Wall Street analysts think the S&P 500 has 18% upside left over the next 12 months, and the reasoning behind that number deserves a closer look before investors bank on it. FactSet built a "bottom-up" price target for the index by aggregating and averaging analysts' 12-month targets for every S&P 500 company they cover. Based on data from the end of June, that target came to 8918.

Where the 18% target comes from

The index sits in the fourth year of a bull run driven by heavy spending on artificial intelligence, which has lifted earnings and share prices at some of the world's biggest companies. Another 18% gain over the next year would push the bull market's total return past 150% and extend its length to about 4.75 years. That is roughly the average length of an S&P 500 bull market since 1942.

Why the target may be too optimistic

Analysts carry a bullish bias, and right now they are more bullish on S&P 500 companies than at any point in data going back to 2010. Nearly 60% of all ratings recommend buying — notable because only three years since 1995 have seen more than 60% of S&P 500 stocks beat the index.

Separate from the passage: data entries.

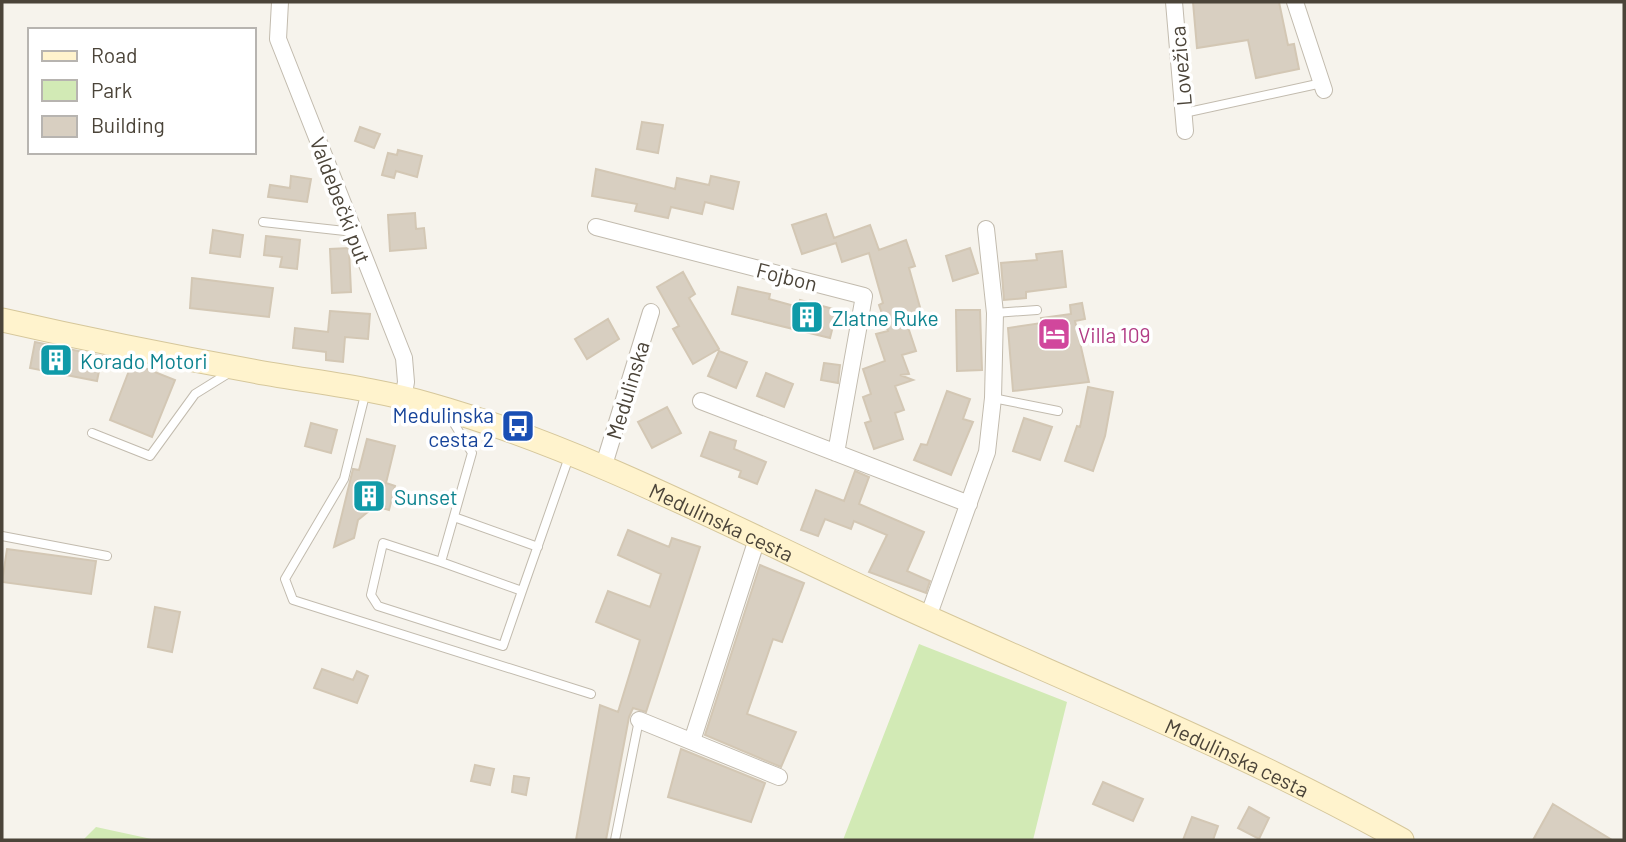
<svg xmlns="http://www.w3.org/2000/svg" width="1626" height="842" font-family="Barlow,sans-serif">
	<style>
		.green { fill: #d2eab5 }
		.building { fill: #d8cfc1; stroke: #d3c7b4; stroke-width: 2 }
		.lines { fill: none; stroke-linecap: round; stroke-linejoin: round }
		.service-casing { stroke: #c2bbae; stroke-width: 10 }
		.minor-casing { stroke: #c2bbae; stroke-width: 18 }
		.secondary-casing { stroke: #d6c79b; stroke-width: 25 }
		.service { stroke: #fff; stroke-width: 8 }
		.minor { stroke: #fff; stroke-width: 16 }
		.secondary { stroke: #fff3cd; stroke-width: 23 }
		.labels { text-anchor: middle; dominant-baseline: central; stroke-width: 7; stroke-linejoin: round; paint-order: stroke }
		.street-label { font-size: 21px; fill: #4b4439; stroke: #fff }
		.culture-label { font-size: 21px; fill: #0d838f; stroke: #fff; text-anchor: start }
		.hotel-label { font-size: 21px; fill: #b23c85; stroke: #fff; text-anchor: start }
		.transit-label { font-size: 21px; fill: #164399; stroke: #fff; text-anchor: end }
	</style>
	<rect width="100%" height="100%" fill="#f6f3ec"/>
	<!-- green -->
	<path class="green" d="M919,644l148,58 -34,138h-190z
		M96,827l60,13h-73z"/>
	<!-- building -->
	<path class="building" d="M1193,2h86l9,43 6,-1 5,25 -43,9 -8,-38 -51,8z
		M642,122l21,3 -5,28 -21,-4z
		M360,127l20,7 -6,14 -19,-7z
		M398,150l24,6 -5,21 -21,-6 -2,7 -12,-3 6,-22 9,2z
		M596,169l79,20 2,-11 32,7 2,-9 28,6 -6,27 -28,-7 -3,12 -31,-7 -3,11 -33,-7 2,-7 -45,-8z
		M291,176l20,3 -4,23 -39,-5 2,-12 20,3z
		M415,213l1,16 8,-1 2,20 -36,3 -2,-36z
		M826,214l8,24 36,-13 9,25 27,-10 9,26 -6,2 14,50 -16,6 9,27 -14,4 7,19 -9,1 13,5 -18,6 9,24 -9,3 8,26 -29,10 -9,-26 6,-2 -8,-24 8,-3 -8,-25 22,-8 -9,-27 12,-3 -9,-26 4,-2 -14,-50 -27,9 -6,-19 -34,11 -10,-29z
		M213,230l30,5 -3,22 -30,-4z
		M266,236l34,4 -3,29 -17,-2 2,-10 -18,-2z
		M349,248l2,44 -19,1 -2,-44z
		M970,248l8,25 -25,8 -7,-25z
		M1062,251l4,36 -40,5v6l-22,2 -3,-37 36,-3 -1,-6z
		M683,272l12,22 -6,4 30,51 -26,15 -20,-35 6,-3 -22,-39z
		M192,278l81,10 -4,29 -79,-9z
		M738,287l32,7 -1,5 29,8 2,-7 37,10 -7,28 -98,-24z
		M1082,303l3,16 -10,2 14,61 -76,9 -5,-63 34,-5 -1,-5 30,-4 -1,-9z
		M956,310h24l2,60 -25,1z
		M330,311l40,3 -2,25 -23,-2 -2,25 -17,-2v-8l-33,-4 2,-20 33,4z
		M608,319l11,20 -32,20 -12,-20z
		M35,342l67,14 -5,25 -67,-13z
		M719,351l28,11 -11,26 -28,-12z
		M132,363l43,17 -23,57 -42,-17z
		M824,363l16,2 -2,18 -17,-3z
		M766,373l27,11 -9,23 -27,-11z
		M1088,387l25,5 -8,44 -12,35 -28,-10 12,-35 3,1z
		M947,391l23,8 -7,20 10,3 -22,53 -37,-15 7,-16 6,1z
		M667,407l14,26 -29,15 -14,-26z
		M1024,418l28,9 -12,33 -27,-9z
		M311,423l26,7 -6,23 -26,-7z
		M710,432l26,9 -2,8 32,13 -9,22 -18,-7 2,-6 -40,-15z
		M367,439l28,7 -9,37 9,3 -6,24 -14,-4 -17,14 -4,18 -20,9 19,-78 6,1z
		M855,471l14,6 -10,27 65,28 -17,39 23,10 -4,12 -57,-21 18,-37 -33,-14 -3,8 -26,-10 -7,17 -17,-6 15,-40 28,11z
		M628,530l41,17 3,-9 28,9 -54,165 -13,-4 -4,9 -23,123h-30l24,-135 18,7 22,-72 -44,-18 12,-31 42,16 11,-33 -43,-19z
		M7,549l89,12 -5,33 -89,-12z
		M760,565l44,18 -22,59 -9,-3 -26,75 49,18 -15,35 -76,-32z
		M155,607l25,5 -8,40 -24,-5z
		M322,669l31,11 4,-9 11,5 -11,27 -43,-15z
		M681,749l84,34 -14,39 -83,-25z
		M475,765l19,4 -4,16 -19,-4z
		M514,776l15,2 -3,17 -14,-3z
		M1103,782l40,17 -10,22 -40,-17z
		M1553,804l59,36h-79z
		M1249,807l20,11 -10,21 -21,-11z
		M1192,817l26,9 -5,14h-30z"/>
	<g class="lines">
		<defs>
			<path id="service" d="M1184,113l138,-30
				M263,222l91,10
				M995,313l42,-3
				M366,391l-22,88 -59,100 8,21 298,94
				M993,398l65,13
				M450,417l22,36 -31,109 81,29 47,-134
				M92,433l58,23 45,-62 37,-23
				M454,517l84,30
				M2,536l105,20
				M441,562l-58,-19 -12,52 7,11 125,40 19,-55
				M615,840l24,-120"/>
			<path id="minor" d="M280,2l-2,37 126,319 2,24 -3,16
				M1174,2l11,129
				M1295,2l29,88
				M596,227l268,69 -28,157
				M701,401l268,103
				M603,468l48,-156
				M928,617l59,-165 6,-54 2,-85 -9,-84
				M639,720l140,57
				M692,741l65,-202"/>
			<g id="secondary">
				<path id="s1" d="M2,320c83,19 167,36 251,51 59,11 121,17 178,34 159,45 315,130 465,198 170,78 343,146 506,237"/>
			</g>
		</defs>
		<!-- service casing -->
		<use href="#service" class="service-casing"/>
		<!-- minor casing -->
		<use href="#minor" class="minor-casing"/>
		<!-- secondary casing -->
		<use href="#secondary" class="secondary-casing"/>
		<!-- service -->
		<use href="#service" class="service"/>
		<!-- minor -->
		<use href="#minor" class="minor"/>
		<!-- secondary -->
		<use href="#secondary" class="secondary"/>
	</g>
	<!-- icons -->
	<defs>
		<symbol id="building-square" viewBox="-11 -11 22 22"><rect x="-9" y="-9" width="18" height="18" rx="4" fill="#0f9aa8" stroke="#fff"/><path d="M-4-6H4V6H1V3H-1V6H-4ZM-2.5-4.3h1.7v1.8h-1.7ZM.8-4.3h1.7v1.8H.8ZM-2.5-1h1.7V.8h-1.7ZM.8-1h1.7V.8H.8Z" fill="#fff"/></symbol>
		<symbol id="hotel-square" viewBox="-11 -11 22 22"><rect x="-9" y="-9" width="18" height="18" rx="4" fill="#d1479c" stroke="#fff"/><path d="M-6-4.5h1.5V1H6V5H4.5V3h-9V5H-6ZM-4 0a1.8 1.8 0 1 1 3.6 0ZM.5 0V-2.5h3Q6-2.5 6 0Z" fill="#fff"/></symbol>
		<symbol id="bus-square" viewBox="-11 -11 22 22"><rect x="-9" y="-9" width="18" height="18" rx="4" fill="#1a4fb4" stroke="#fff"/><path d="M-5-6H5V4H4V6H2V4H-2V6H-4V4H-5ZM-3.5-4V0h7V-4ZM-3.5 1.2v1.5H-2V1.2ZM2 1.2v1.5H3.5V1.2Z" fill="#fff"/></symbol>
	</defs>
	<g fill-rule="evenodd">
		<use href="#building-square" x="788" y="298" width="38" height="38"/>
		<use href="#hotel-square" x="1035" y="315" width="38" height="38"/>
		<use href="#building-square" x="37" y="341" width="38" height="38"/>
		<use href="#bus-square" x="499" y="407" width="38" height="38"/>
		<use href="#building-square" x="350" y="477" width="38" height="38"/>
	</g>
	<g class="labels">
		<!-- street labels -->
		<g class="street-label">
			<text transform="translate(1180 66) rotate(-95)">Lovežica</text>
			<text transform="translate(341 200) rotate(69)">Valdebečki put</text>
			<text transform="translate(787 276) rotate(14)">Fojbon</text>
			<text transform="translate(627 390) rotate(-73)">Medulinska</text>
			<text stroke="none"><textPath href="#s1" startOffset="751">Medulinska cesta</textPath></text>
			<text stroke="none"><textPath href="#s1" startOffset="1318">Medulinska cesta</textPath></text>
		</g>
		<!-- culture labels -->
		<g class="culture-label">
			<text x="832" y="317">Zlatne Ruke</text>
			<text x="80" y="360">Korado Motori</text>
			<text x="394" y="496">Sunset</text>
		</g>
		<!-- hotel labels -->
		<g class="hotel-label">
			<text x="1078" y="334">Villa 109</text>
		</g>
		<!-- transit labels -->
		<g class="transit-label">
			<text x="494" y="414">Medulinska<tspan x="494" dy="24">cesta 2</tspan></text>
		</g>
	</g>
	<!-- border -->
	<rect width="1626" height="842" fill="none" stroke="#4b4439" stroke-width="7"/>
	<!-- legend -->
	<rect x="28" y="28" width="228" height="126" fill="#ffffff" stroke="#b7b4b0" stroke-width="2"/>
	<rect x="42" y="51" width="35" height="10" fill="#fff3cd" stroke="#b7b4b0" stroke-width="2"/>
	<text x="91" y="63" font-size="21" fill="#4b4439">Road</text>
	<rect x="42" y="80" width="35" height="21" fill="#d2eab5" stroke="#b7b4b0" stroke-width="2"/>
	<text x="91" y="98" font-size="21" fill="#4b4439">Park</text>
	<rect x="42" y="116" width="35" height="21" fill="#d8cfc1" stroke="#b7b4b0" stroke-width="2"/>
	<text x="91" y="133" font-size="21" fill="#4b4439">Building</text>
</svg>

The earnings assumptions look equally stretched. Analysts model aggregate earnings-per-share growth of 25.3% over the next year, well above the market's historic average. They also see long-term earnings growth averaging 25.4% over the next five years, the highest rate projected in data going back to 1985.

The concentration risk

Those growth expectations lean heavily on continued AI spending, with a handful of AI-centric companies driving most of the index's results while broader market performance stays elusive. If AI spending slows or hyperscalers miss earnings expectations, the source notes it could weigh on sentiment and pull stock prices lower. Reaching another 18% could be pushing the limits of this bull market without a fresh catalyst for the broader market.